President Ali meets with UK minister on Guyana-Venezuela border dispute
GEORGETOWN, Guyana (CMC) – The United Kingdom’s Parliamentary Under Secretary of State at the Foreign, Commonwealth and Development Office (FCDO) David Rutley on Monday held talks with President Dr Irfaan Ali.
His visit comes a few days after British Foreign Secretary David Cameron said Rutley would be visiting Guyana as part of the efforts by London to ensure that Guyana maintains its sovereignty over the disputed, mineral-rich Essequibo region that is also being claimed by Venezuela.
The Essequibo region makes up about two-thirds of Guyana and is home to 125,000 of the country’s 800,000 citizens.
A Government statement issued following the talks said that the “discussions focused on the continuation and expansion of the relationship between the UK and Guyana, especially in areas of sustainable and economic development and security”.
It did not elaborate, stating also that the meeting was attended by the FCDO’s Americas Director Robert Tinline, the United Kingdom’s High Commissioner to Guyana Jane Miller, Prime Minister Mark Phillips, Senior Finance Minister Dr Ashni Singh, as well as Minister of Foreign Affairs and International Cooperation Hugh Todd.
Last week Cameron, in a message posted on X (formerly known as Twitter), welcomed the statement by Venezuela in St Vincent, following the border talks between Caracas and Georgetown, that “it will refrain from the use of force and any further escalation”.

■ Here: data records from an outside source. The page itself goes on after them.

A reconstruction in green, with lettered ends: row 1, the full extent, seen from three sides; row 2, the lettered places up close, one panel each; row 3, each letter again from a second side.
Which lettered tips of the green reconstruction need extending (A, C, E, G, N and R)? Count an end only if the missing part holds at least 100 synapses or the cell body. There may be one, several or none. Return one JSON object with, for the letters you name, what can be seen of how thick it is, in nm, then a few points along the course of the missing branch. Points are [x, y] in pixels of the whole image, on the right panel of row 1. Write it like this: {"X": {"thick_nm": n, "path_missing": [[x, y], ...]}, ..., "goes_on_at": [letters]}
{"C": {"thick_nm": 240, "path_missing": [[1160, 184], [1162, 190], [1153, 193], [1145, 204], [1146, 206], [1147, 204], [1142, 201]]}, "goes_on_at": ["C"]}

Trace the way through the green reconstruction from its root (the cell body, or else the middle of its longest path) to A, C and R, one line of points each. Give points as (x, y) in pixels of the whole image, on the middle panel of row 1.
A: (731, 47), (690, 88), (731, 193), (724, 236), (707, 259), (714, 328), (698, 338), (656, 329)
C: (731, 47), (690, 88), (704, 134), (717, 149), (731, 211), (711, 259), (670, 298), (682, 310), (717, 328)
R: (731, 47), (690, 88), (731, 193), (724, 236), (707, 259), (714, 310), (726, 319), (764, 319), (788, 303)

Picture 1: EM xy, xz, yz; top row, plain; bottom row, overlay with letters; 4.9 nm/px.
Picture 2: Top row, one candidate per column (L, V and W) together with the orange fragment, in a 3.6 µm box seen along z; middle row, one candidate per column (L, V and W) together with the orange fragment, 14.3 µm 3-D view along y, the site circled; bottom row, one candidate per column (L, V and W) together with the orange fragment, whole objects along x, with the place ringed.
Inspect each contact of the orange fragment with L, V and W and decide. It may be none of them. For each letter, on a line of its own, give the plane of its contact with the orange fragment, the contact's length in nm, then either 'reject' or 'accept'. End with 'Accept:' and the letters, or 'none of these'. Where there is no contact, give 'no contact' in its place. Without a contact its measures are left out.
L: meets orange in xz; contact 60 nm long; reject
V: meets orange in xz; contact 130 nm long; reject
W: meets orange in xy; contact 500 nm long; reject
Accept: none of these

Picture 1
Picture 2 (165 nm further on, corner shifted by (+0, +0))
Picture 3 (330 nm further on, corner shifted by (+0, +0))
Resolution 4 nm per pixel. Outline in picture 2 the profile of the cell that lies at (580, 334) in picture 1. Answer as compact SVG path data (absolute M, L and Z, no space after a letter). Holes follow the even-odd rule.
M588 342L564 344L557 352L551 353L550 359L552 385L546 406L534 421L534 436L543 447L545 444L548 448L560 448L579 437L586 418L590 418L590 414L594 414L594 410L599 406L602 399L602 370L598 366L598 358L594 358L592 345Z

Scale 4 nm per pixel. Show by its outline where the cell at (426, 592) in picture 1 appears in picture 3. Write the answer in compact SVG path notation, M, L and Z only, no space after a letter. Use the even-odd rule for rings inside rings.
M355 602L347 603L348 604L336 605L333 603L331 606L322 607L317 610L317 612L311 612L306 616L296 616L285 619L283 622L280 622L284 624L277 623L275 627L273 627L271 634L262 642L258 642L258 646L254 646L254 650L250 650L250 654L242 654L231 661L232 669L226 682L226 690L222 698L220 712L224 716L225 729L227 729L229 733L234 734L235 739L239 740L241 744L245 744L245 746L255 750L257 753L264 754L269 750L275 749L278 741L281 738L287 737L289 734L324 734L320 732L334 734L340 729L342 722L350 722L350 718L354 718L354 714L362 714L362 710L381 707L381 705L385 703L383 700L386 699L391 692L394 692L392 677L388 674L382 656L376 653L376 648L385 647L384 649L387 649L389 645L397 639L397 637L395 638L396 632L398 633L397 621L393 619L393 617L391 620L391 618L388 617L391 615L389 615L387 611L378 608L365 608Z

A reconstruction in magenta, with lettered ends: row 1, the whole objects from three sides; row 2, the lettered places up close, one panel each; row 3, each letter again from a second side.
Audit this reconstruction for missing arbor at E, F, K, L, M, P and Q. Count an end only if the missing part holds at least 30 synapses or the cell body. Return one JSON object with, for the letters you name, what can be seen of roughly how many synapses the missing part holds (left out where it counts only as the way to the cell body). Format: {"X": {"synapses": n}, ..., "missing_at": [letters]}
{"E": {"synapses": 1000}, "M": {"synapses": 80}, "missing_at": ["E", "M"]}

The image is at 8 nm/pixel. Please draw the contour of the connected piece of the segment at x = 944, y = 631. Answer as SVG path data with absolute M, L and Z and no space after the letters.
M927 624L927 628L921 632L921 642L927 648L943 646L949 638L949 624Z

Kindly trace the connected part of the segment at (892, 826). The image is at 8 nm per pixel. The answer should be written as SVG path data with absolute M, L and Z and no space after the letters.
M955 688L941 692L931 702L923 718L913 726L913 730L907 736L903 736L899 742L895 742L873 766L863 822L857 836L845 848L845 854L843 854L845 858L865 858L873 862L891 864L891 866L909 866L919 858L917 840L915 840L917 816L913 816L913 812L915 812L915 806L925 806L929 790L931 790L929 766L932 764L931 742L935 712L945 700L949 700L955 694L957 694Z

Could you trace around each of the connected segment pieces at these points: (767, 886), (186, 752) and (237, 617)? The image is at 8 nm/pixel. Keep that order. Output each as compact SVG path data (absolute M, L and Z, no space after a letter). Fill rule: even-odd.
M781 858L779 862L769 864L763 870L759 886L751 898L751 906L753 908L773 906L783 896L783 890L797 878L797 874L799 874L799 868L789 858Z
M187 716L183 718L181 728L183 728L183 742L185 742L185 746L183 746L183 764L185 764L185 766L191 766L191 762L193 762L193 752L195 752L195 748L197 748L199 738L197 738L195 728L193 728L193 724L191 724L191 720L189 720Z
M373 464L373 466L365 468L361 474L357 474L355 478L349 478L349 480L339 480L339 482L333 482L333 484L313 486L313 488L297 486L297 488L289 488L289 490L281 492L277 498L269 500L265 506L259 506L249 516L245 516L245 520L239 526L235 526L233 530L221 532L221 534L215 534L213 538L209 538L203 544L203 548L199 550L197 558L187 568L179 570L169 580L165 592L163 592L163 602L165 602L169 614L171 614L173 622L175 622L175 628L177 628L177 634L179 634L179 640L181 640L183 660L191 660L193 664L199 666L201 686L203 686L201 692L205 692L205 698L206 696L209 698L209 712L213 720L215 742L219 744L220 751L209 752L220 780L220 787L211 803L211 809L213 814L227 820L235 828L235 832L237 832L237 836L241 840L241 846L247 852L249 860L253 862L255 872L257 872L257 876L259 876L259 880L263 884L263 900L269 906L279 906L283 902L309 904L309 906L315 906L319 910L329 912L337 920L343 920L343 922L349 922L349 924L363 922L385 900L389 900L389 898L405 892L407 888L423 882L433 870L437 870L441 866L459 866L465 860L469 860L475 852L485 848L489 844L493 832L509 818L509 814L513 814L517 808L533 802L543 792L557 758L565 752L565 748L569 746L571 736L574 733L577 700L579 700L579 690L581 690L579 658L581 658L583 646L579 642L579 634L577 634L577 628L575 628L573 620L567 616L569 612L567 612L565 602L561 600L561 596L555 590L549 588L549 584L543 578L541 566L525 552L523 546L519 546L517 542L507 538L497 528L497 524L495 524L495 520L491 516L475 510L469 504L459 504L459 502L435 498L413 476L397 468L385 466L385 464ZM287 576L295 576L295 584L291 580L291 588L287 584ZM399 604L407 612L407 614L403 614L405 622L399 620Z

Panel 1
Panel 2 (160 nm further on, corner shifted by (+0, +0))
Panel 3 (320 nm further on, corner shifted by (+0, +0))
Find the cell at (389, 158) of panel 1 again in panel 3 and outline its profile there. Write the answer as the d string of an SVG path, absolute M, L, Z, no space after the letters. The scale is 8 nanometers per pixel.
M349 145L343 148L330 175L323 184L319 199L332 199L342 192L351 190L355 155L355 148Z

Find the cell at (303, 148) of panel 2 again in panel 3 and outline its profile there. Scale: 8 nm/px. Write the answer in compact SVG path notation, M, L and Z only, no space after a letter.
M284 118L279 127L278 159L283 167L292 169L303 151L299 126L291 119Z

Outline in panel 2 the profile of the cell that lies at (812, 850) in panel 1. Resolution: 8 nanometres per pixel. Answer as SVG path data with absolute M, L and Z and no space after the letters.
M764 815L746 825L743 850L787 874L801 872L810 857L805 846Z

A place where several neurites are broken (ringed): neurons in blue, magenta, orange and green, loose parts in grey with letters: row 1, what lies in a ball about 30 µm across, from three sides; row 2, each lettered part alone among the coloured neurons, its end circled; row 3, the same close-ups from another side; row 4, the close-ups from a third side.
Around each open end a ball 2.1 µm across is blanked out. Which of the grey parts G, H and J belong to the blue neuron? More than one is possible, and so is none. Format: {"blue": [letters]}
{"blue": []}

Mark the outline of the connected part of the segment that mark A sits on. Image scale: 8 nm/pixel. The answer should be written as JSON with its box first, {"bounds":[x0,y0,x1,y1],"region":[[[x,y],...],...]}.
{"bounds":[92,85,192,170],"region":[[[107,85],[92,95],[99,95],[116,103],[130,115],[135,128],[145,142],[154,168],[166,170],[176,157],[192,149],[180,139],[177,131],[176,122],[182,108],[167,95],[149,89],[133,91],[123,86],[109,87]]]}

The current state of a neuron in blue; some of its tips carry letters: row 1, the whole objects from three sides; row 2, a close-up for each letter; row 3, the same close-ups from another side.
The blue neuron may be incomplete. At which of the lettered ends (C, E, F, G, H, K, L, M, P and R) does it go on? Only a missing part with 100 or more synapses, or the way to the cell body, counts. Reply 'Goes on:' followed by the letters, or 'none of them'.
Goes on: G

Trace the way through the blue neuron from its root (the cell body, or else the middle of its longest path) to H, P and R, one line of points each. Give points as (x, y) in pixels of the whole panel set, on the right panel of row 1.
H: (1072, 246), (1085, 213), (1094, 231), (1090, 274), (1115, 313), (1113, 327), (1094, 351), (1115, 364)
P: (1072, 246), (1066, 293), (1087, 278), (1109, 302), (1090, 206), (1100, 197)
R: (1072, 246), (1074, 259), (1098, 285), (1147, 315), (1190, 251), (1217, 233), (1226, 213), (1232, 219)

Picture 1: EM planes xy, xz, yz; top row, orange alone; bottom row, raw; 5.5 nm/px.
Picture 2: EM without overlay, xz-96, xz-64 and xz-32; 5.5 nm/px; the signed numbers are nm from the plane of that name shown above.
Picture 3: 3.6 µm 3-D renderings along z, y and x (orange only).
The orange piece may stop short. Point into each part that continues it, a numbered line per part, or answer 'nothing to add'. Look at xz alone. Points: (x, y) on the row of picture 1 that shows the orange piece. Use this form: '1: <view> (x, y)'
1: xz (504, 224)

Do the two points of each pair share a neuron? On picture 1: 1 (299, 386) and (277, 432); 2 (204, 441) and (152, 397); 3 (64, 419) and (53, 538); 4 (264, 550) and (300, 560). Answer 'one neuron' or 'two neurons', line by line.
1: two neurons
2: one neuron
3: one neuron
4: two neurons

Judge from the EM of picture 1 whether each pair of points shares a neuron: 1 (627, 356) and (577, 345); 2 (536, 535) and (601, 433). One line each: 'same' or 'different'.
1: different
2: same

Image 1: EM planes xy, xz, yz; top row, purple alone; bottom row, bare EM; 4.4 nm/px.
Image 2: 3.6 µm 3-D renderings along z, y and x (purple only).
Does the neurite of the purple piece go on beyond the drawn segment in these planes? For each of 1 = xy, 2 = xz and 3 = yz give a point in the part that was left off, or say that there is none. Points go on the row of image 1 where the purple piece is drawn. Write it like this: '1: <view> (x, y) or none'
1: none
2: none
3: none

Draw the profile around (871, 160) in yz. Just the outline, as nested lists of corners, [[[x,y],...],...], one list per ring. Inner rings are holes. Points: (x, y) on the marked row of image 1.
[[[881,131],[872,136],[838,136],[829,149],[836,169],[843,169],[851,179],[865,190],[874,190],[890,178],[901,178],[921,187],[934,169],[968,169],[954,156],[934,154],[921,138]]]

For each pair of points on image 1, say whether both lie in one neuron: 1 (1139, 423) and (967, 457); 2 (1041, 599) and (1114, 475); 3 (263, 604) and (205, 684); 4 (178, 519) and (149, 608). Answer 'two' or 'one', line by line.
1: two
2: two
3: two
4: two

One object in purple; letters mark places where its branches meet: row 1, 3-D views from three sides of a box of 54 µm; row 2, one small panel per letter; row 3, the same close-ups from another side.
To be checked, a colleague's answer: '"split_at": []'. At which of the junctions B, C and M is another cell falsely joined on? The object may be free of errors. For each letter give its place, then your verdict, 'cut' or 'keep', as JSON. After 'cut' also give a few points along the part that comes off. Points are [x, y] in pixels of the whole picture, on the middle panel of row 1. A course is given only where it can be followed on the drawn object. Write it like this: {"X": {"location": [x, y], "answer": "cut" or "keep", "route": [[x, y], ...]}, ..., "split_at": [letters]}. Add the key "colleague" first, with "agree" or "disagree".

Cameron, a former British prime minister, said that “it must be followed by concrete actions” and that London “supports efforts by the Prime Minister of St Vincent and the Grenadines Dr Ralph Gonsalves to promote peace in Latin America and the Caribbean.
“Sovereign borders must be respected,” he said.
The Joint Declaration of Argyle for Dialogue and Peace between Guyana and Venezuela, issued following talks in Kingstown between President Dr Ali and President Nicolas Maduro, also indicated that the two countries agreed that “any controversies” between them will be resolved in accordance with international law, including the Geneva Agreement dated February 17, 1966″.